The World Health Organisation (WHO) has raised the alarm that 850,690 persons in 12 states in Nigeria have been exposed to mercury poisoning, as a result of Artisanal and Small-Scale Gold Mining (ASGM) activities. The National Consultant, Public Health and Environment of WHO, Dr. Edwin Edeh, who made this known at a one-day health sensitization programme to flag-off field assessments of ASGM activities in the country, noted that ASGM was the main source of the largest release of mercury emissions around the world, and a key source of income generation. The assessment would be used by the country to develop a National Action Plan (NAP), which clearly identifies public health implications of the mining activities in gold mining communities and the country at large, as well as develop strategies for actions needed to reduce the public health impact. According to Edeh, the affected states are: Niger, Osun, Zamfara, Kebbi, Katsina, Kaduna, Kwara, Borno, Jigawa, Yobe and the Federal Capital Territory.

“In Nigeria, not less than 850,690 people are at risk of mercury poisoning. Mercury, which is widely used to extract gold in ASGM, is a lethal chemical,” he said. Mr. Fatai Olarenwaju from the Federal Ministry of Health (FMOH) explained that one important component of the NAP would be to empower local communities for action.

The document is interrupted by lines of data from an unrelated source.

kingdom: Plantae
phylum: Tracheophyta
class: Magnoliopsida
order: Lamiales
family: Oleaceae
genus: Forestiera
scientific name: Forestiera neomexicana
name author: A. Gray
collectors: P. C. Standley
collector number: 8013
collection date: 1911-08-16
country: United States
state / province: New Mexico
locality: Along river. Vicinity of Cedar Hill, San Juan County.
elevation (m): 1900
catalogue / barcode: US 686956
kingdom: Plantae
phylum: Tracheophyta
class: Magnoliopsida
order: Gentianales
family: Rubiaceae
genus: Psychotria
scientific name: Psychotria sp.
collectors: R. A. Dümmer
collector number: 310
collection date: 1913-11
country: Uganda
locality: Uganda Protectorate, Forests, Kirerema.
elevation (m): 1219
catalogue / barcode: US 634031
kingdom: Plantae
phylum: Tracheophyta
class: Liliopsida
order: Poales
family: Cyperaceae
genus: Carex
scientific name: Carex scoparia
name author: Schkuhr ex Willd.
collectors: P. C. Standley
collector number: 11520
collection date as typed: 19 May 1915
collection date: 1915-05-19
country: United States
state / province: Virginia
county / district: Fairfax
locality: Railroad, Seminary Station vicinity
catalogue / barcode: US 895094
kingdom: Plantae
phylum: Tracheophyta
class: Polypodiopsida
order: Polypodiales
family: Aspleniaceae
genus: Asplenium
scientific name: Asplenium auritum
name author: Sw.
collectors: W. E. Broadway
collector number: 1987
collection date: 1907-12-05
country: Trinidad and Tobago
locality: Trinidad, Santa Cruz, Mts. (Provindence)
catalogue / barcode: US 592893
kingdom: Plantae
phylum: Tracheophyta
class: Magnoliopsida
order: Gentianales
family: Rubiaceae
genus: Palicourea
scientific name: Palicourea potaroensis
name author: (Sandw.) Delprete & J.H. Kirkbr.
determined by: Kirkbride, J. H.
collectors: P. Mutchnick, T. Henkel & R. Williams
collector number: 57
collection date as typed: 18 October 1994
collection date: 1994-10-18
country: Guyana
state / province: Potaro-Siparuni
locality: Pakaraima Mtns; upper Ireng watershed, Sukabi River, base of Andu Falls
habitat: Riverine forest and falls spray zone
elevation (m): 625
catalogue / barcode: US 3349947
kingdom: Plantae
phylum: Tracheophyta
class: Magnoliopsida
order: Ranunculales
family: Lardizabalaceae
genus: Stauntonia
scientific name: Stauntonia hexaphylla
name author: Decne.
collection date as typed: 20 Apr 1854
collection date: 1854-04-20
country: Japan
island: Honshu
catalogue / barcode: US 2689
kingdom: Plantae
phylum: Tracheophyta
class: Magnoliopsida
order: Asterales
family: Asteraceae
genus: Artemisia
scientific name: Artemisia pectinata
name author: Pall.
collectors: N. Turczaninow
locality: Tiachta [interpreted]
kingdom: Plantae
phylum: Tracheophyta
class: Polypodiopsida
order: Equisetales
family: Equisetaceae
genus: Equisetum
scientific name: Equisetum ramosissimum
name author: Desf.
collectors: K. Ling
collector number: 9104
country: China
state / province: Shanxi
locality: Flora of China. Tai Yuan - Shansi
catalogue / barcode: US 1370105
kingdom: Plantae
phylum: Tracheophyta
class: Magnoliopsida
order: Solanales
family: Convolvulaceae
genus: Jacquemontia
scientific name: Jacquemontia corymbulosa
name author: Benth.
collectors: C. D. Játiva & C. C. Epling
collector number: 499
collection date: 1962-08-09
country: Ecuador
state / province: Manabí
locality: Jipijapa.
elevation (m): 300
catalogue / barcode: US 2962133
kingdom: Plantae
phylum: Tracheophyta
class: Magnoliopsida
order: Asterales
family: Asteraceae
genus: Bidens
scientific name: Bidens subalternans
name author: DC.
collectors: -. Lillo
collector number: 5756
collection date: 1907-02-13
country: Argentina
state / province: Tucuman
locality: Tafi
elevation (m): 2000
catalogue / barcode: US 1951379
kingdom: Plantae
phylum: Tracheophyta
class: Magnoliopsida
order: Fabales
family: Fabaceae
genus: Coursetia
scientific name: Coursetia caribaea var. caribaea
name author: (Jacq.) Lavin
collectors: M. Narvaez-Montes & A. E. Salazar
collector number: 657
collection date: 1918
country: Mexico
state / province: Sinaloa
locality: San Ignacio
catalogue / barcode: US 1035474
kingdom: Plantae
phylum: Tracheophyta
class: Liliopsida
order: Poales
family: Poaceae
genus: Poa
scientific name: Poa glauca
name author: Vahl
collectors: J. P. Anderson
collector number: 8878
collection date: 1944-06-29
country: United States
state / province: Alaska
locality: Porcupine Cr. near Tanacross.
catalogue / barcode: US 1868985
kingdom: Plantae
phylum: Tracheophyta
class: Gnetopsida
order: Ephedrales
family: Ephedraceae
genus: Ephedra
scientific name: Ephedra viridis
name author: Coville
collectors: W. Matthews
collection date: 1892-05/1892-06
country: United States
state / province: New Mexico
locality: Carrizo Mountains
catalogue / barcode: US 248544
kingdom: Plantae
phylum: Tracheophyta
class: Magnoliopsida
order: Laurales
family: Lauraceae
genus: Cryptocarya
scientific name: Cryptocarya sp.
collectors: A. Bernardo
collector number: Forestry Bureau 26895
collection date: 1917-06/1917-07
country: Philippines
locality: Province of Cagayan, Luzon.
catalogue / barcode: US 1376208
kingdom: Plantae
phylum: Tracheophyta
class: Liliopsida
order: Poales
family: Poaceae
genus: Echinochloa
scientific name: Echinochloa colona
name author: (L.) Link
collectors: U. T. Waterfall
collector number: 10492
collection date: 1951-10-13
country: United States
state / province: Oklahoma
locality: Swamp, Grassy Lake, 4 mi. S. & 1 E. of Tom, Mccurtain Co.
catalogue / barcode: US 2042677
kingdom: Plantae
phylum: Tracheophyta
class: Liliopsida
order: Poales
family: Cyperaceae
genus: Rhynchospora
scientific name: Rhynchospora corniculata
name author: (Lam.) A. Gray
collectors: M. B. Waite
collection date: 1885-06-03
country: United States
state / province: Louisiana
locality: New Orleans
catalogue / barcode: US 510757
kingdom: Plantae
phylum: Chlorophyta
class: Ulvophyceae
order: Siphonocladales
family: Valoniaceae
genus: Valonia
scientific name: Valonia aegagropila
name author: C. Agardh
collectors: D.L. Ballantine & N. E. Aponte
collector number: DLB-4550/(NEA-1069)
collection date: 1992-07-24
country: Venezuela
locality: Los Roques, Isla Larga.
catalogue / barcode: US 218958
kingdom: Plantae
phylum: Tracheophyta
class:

“There is a need to sensitize mining communities in order to increase their awareness and enable them to take local action on minimizing the effects of mercury on human health,” he said. WHO Officer in Charge (OiC), Dr. Clement Peter, disclosed that in addition to the assessment in two states, the organisation was supporting the FMOH to build capacities of health workers on management of mercury poisoning and on environmental health activities that need to be periodically carried out to monitor and reduce health risks of ASGM. “WHO will continue in its role to provide technical guidance to Nigeria on safe management of chemicals of public health importance and strengthening the capacity of FMOH in the implementation of the provisions of Minimata Conventions on Mercury,” Peter said. Khadija Balama, one of the women in Niger State, complained that the water in the community was contaminated with strange substances. “We’ve noticed the water has some strange particles and we have reported to the authorities.

“The taste of our water has drastically changed, the colour seems darker and the texture is thicker than usual. We are scared that this water can cause diseases and affect our livestock if care is not taken,” she said. The WHO experts explained that the particles described by the women to be in the water were residues of mercury, popularly used in mining activities in Shiroro Local Government Area – a very popular ASGM town in Niger State. According to them, exposure to mercury poses great danger to human health, including toxic effects on the nervous, digestive and immune systems, including sensitive organs such as the lungs, kidneys, skin and eyes and may pose serious health threats to unborn babies and children under the age of five.